Request → From the data below, return only the lines from the one with "挂职，促进实用性研究成果产出与产学研用一体化。" through the one with "Косметика для мужчин", exact and inclusive, with pictures left out.

Dataset excerpts →
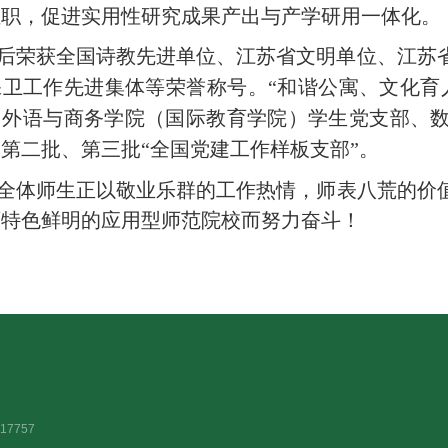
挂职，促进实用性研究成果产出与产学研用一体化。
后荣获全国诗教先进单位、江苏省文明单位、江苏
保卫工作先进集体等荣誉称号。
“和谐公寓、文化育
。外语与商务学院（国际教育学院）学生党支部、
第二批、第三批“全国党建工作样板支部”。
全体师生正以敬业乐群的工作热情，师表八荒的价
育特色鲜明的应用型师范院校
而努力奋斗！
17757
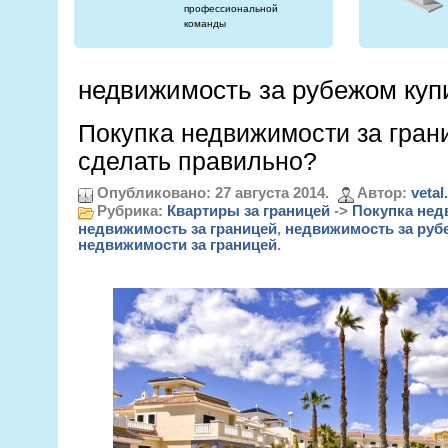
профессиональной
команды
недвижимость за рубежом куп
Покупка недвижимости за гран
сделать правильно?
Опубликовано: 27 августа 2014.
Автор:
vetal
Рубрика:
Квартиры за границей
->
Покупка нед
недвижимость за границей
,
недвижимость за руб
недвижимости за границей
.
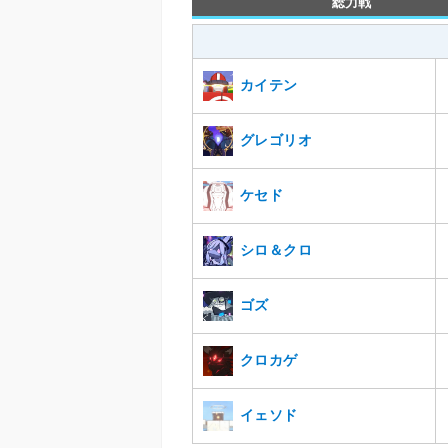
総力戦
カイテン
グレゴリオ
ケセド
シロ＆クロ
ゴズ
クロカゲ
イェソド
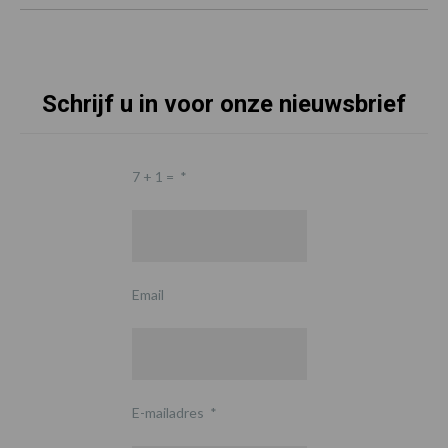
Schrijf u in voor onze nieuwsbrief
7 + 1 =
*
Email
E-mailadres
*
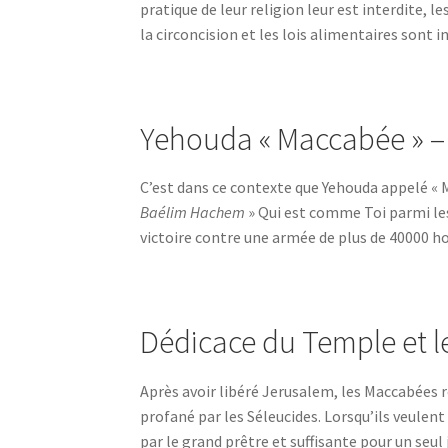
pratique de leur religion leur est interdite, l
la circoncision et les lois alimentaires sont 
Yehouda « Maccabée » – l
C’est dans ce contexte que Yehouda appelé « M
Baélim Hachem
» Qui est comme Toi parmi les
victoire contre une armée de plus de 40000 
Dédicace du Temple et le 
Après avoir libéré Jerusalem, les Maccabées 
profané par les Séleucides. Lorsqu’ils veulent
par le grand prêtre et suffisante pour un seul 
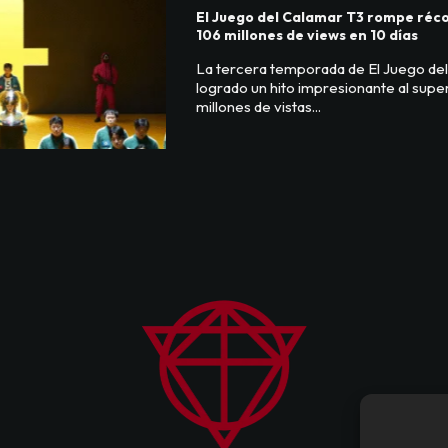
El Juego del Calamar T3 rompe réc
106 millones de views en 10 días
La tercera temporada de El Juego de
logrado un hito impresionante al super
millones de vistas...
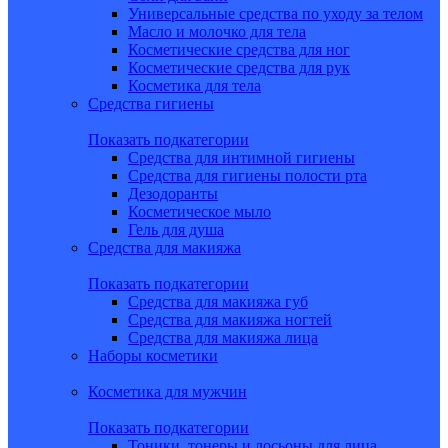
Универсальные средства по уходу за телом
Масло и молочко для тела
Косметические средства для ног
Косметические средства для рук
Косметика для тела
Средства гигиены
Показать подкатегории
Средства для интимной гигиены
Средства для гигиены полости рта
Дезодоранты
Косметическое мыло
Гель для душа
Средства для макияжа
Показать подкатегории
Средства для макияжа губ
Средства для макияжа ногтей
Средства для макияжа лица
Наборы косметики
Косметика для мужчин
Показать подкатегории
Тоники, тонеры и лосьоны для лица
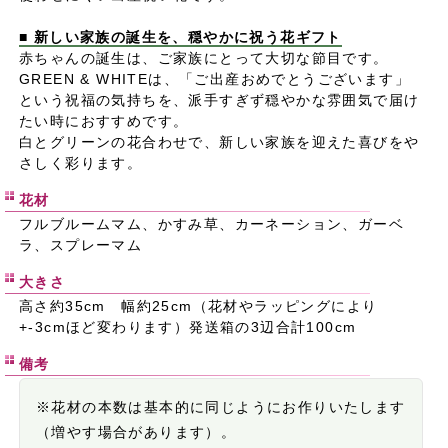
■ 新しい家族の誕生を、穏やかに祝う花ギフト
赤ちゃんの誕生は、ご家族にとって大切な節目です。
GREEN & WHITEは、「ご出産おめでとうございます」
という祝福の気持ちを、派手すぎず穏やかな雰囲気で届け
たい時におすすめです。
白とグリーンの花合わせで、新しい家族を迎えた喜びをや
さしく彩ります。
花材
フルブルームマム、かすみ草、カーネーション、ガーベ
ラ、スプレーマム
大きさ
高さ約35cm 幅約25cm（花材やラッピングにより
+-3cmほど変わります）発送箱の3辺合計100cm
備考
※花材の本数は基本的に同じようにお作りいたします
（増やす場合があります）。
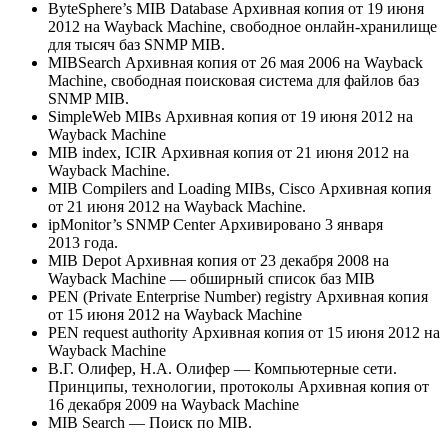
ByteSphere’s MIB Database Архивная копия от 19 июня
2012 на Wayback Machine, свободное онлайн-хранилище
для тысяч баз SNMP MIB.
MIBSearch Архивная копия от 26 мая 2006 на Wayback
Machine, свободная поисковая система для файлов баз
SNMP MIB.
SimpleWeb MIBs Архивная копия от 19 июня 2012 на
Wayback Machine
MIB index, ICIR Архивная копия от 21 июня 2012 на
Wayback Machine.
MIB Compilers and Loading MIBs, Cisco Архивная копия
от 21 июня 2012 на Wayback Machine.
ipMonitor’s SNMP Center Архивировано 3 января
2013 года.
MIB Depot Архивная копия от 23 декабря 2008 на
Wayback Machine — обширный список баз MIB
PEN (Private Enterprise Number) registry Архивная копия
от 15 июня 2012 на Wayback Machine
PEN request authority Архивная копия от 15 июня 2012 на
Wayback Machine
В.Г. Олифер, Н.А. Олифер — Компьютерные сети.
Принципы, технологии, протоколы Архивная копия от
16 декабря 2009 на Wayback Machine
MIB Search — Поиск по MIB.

...

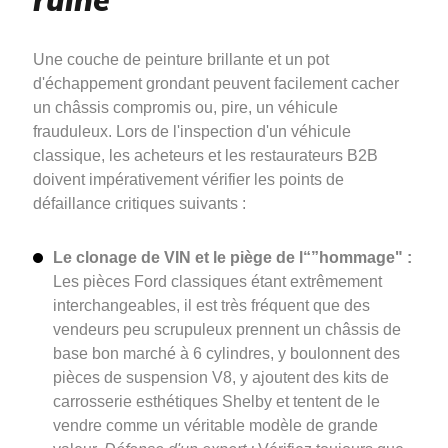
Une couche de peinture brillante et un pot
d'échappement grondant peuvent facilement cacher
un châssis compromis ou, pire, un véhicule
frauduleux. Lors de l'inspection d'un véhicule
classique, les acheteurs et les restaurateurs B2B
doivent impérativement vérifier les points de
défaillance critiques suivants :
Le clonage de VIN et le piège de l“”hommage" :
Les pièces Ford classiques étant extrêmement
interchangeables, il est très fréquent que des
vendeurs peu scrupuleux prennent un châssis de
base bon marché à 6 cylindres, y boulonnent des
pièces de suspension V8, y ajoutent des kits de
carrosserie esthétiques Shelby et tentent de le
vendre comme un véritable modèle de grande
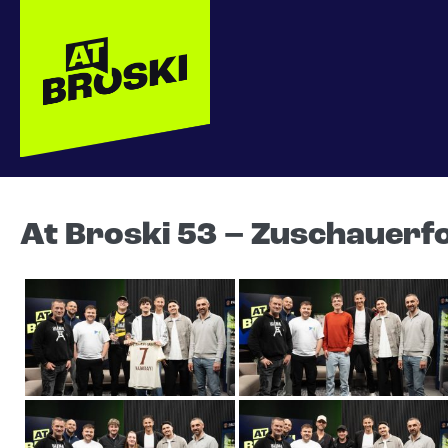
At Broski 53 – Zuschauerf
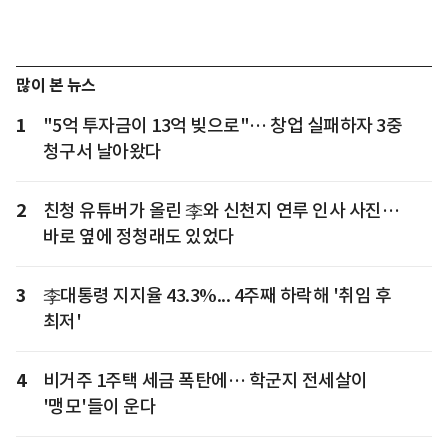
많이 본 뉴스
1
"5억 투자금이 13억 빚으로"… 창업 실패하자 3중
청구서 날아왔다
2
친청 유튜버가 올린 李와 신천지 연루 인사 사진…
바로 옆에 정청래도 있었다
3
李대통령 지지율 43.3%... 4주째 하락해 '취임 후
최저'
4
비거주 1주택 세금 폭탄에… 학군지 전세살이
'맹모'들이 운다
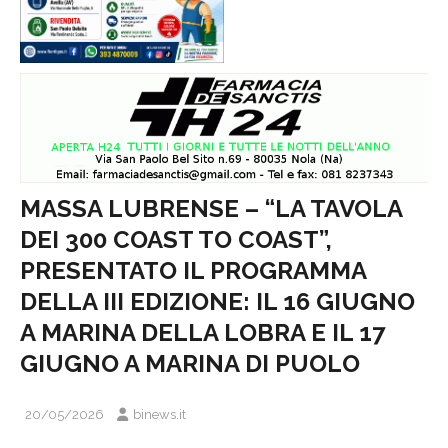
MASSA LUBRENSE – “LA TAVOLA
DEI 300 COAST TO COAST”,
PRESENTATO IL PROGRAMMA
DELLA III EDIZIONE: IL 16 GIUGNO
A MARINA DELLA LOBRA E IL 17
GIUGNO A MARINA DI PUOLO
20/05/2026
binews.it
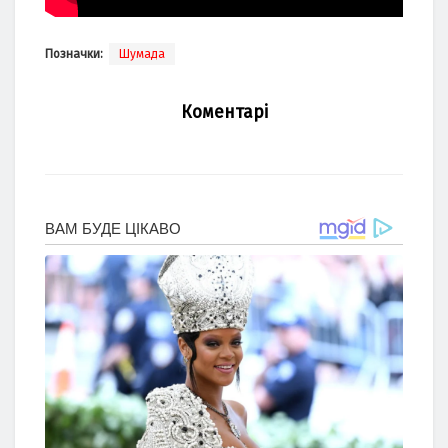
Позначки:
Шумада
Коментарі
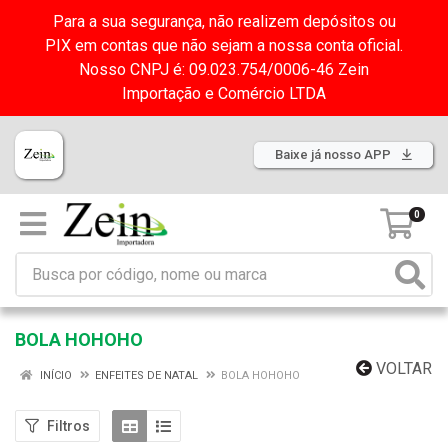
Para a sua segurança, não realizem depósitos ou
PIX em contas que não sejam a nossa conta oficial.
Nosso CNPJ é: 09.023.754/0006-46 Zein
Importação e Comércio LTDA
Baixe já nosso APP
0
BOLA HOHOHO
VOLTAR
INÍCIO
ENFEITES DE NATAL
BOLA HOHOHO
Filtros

==

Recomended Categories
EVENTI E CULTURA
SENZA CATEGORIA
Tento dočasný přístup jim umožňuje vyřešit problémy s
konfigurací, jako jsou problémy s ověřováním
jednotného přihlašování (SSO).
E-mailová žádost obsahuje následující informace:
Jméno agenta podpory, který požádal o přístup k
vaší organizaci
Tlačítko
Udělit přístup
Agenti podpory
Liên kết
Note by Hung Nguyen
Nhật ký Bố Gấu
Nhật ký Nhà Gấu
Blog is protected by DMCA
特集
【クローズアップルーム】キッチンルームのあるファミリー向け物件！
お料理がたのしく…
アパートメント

Task answer →
挂职，促进实用性研究成果产出与产学研用一体化。
后荣获全国诗教先进单位、江苏省文明单位、江苏
保卫工作先进集体等荣誉称号。
“和谐公寓、文化育
。外语与商务学院（国际教育学院）学生党支部、
第二批、第三批“全国党建工作样板支部”。
全体师生正以敬业乐群的工作热情，师表八荒的价
育特色鲜明的应用型师范院校
而努力奋斗！
17757
профессиональной
команды
недвижимость за рубежом куп
Покупка недвижимости за гран
сделать правильно?
Опубликовано: 27 августа 2014.
Автор:
vetal
Рубрика:
Квартиры за границей
->
Покупка нед
недвижимость за границей
,
недвижимость за руб
недвижимости за границей
.
総力戦
カイテン
グレゴリオ
ケセド
シロ＆クロ
ゴズ
クロカゲ
イェソド
Schrijf u in voor onze nieuwsbrief
7 + 1 =
*
Email
E-mailadres
*
pratique de leur religion leur est interdite, l
la circoncision et les lois alimentaires sont 
Yehouda « Maccabée » – l
C’est dans ce contexte que Yehouda appelé « M
Baélim Hachem
» Qui est comme Toi parmi les
victoire contre une armée de plus de 40000 
Dédicace du Temple et le 
Après avoir libéré Jerusalem, les Maccabées 
profané par les Séleucides. Lorsqu’ils veulent
par le grand prêtre et suffisante pour un seul 
El Juego del Calamar T3 rompe réc
106 millones de views en 10 días
La tercera temporada de El Juego de
logrado un hito impresionante al super
millones de vistas...
Универсальные средства по уходу за телом
Масло и молочко для тела
Косметические средства для ног
Косметические средства для рук
Косметика для тела
Средства гигиены
Показать подкатегории
Средства для интимной гигиены
Средства для гигиены полости рта
Дезодоранты
Косметическое мыло
Гель для душа
Средства для макияжа
Показать подкатегории
Средства для макияжа губ
Средства для макияжа ногтей
Средства для макияжа лица
Наборы косметики
Косметика для мужчин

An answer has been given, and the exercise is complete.